Even though Yibai Zhang is somewhat of a critics favorite, his films clearly fail to find their way outside the confines of the Chinese borders. Some lukewarm film fest successes and fringe critical acclaim are not enough for a talent like Zhang, especially when you consider he is perfectly capable of making commercially-minded gems. Eternal Moment [Jiang Ai] is Zhang's latest and even though it's a film firmly grounded in Chinese television history, it should be able to amuse an international audience.
Eternal Moment sees Zhang return to one of his early TV successes, Cherish Our Love Forever (a popular Chinese soap opera). He reunites his former cast and turns the popular TV series into a flashy, deceptively simple sequel that will speak to both arthouse and commercial audiences. The film offers three alternative visions of Wen Hui and Yang Zheng's future, though it must be said none are as romantic as the title/genre might suggest. While still firmly grounded in the roots of commercial cinema, Eternal Moment offers a more mature look on love and relationships, staying clear from fluff and sentimentality.

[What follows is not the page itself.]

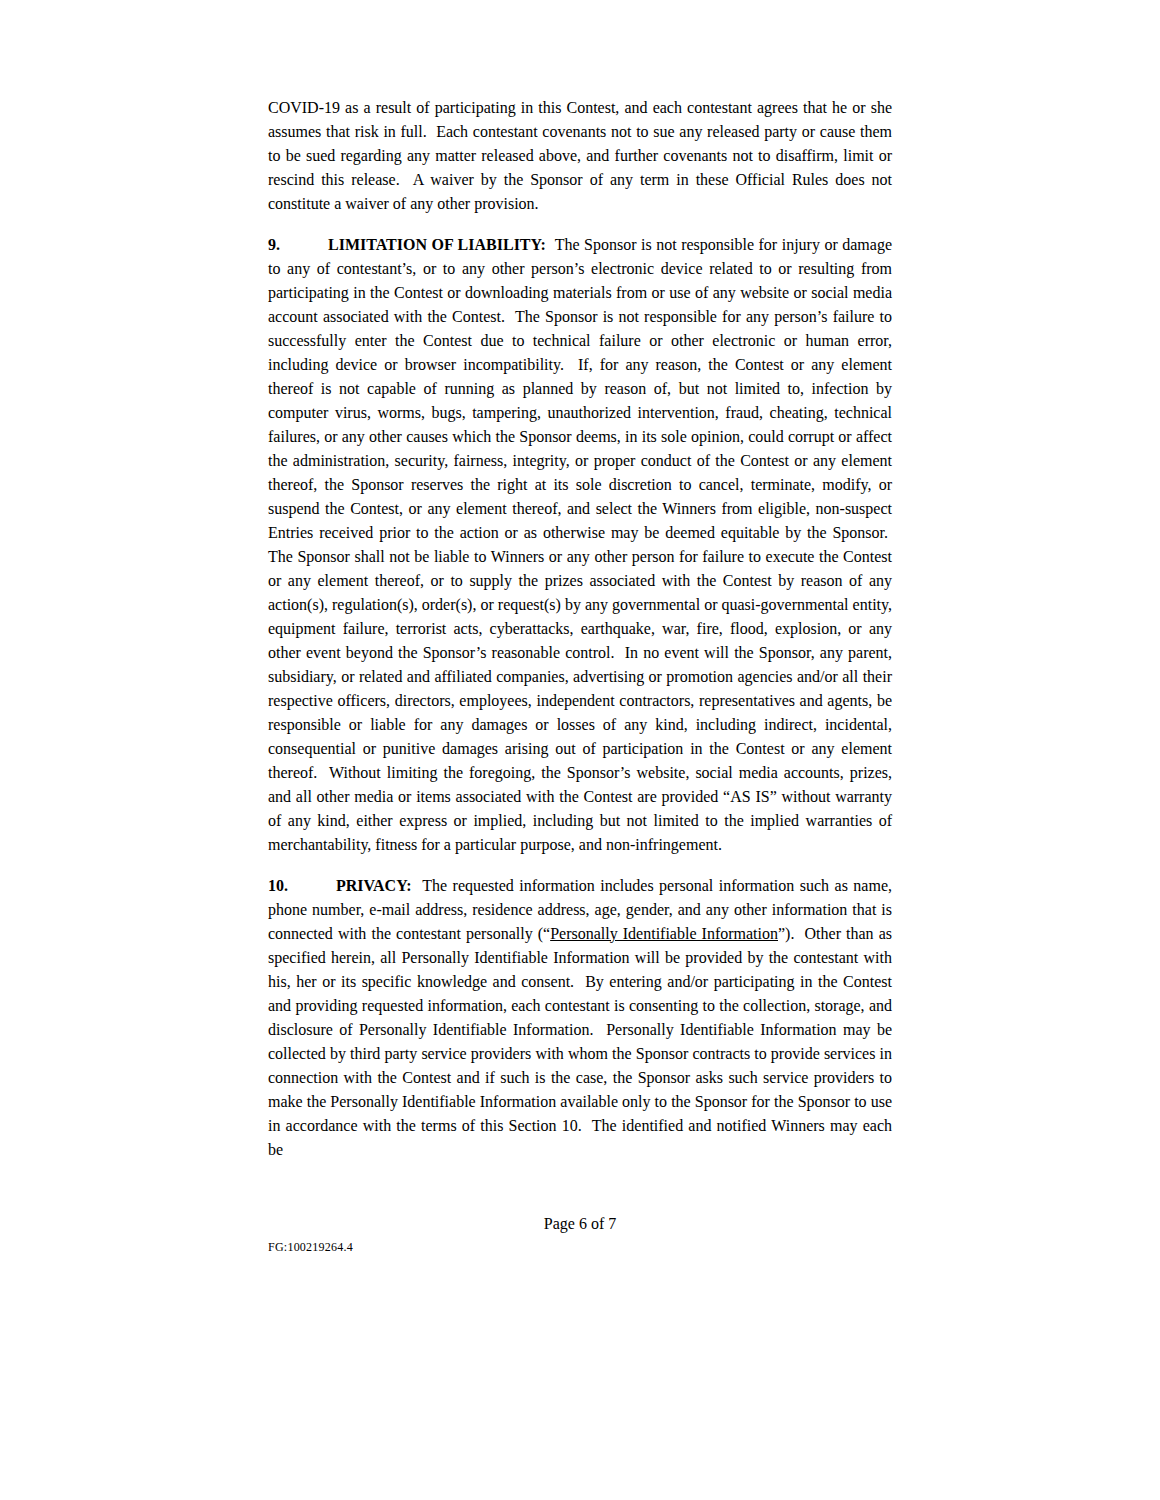COVID-19 as a result of participating in this Contest, and each contestant agrees that he or she assumes that risk in full. Each contestant covenants not to sue any released party or cause them to be sued regarding any matter released above, and further covenants not to disaffirm, limit or rescind this release. A waiver by the Sponsor of any term in these Official Rules does not constitute a waiver of any other provision.
9. LIMITATION OF LIABILITY: The Sponsor is not responsible for injury or damage to any of contestant’s, or to any other person’s electronic device related to or resulting from participating in the Contest or downloading materials from or use of any website or social media account associated with the Contest. The Sponsor is not responsible for any person’s failure to successfully enter the Contest due to technical failure or other electronic or human error, including device or browser incompatibility. If, for any reason, the Contest or any element thereof is not capable of running as planned by reason of, but not limited to, infection by computer virus, worms, bugs, tampering, unauthorized intervention, fraud, cheating, technical failures, or any other causes which the Sponsor deems, in its sole opinion, could corrupt or affect the administration, security, fairness, integrity, or proper conduct of the Contest or any element thereof, the Sponsor reserves the right at its sole discretion to cancel, terminate, modify, or suspend the Contest, or any element thereof, and select the Winners from eligible, non-suspect Entries received prior to the action or as otherwise may be deemed equitable by the Sponsor. The Sponsor shall not be liable to Winners or any other person for failure to execute the Contest or any element thereof, or to supply the prizes associated with the Contest by reason of any action(s), regulation(s), order(s), or request(s) by any governmental or quasi-governmental entity, equipment failure, terrorist acts, cyberattacks, earthquake, war, fire, flood, explosion, or any other event beyond the Sponsor’s reasonable control. In no event will the Sponsor, any parent, subsidiary, or related and affiliated companies, advertising or promotion agencies and/or all their respective officers, directors, employees, independent contractors, representatives and agents, be responsible or liable for any damages or losses of any kind, including indirect, incidental, consequential or punitive damages arising out of participation in the Contest or any element thereof. Without limiting the foregoing, the Sponsor’s website, social media accounts, prizes, and all other media or items associated with the Contest are provided “AS IS” without warranty of any kind, either express or implied, including but not limited to the implied warranties of merchantability, fitness for a particular purpose, and non-infringement.
10. PRIVACY: The requested information includes personal information such as name, phone number, e-mail address, residence address, age, gender, and any other information that is connected with the contestant personally (“Personally Identifiable Information”). Other than as specified herein, all Personally Identifiable Information will be provided by the contestant with his, her or its specific knowledge and consent. By entering and/or participating in the Contest and providing requested information, each contestant is consenting to the collection, storage, and disclosure of Personally Identifiable Information. Personally Identifiable Information may be collected by third party service providers with whom the Sponsor contracts to provide services in connection with the Contest and if such is the case, the Sponsor asks such service providers to make the Personally Identifiable Information available only to the Sponsor for the Sponsor to use in accordance with the terms of this Section 10. The identified and notified Winners may each be
Page 6 of 7
FG:100219264.4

This structure of the film is probably the only thing that might confuse Western audiences. Eternal Moment basically consists of three different shorts, featuring the same two main characters but clearly following different realities. If you go into the film without prior knowledge of this setup you might be confused when the first short suddenly ends and you might end up looking for clues in the second and third short film to link everything together. The fact that the main characters are always played by the same actors doesn't make it any easier. But once you get the gist of what is happening it's all pretty straight-forward.
The first short is definitely the most flashy and energetic of the three. Lots of stylized CG animations, fast cutting, visual trickery and hysterical use of color. If you don't feel comfortable around this type of hyper-modern cinema, know that the first short is the shortest of the three and that the other two are more classical in their presentation. The first is easily my favorite short though, a lovely example of how misguided pride can create a schism between two lifetime partners, presented in a very modern and visually pleasing way. This first short is also the most feel-good of the three, mostly due to its uplifting ending.
The second short sees Wen and Yang reunited on a school happening. Wen is divorced, Yang is in de middle of his own divorce. The two, under slight pressure of their former classmates, try to get together again but somehow, something always comes in between them. While this short features a more comical undertone, the bottom line is still quite sad and not exactly what you might expect. The presentation of this second short may not be as flashy as the first, but it's still very stylish and visually enchanting.
The third and final short finds our couple in France. Wen is married to a big shot (the pleasantly deranged Chapman To), Yang is an old-time friend visiting. What Yang doesn't know is that Wen also invited the mistress of her husband in order to find out more about their affair. Things heat up between the two women and Yang sees his chance to steal Wen away. Again a very stylish short that shines some interesting light on the complexities of love. Not just some mushy romance between two old lovers, but actually a more mature tale of romance.
All in all the three shorts each have something valuable to contribute to the romantic premise of the film. Stylishly visualized, strongly acted and pleasantly diverse, Eternal Moment is another great film in Yibai Zhang's oeuvre. So far Zhang hasn't made a single miss and I hope he can keep up his winning streak. Yibai Zhang is definitely one of the best hidden gems of Chinese cinema, if you can stomach romances you should definitely give his film the benefit of the doubt.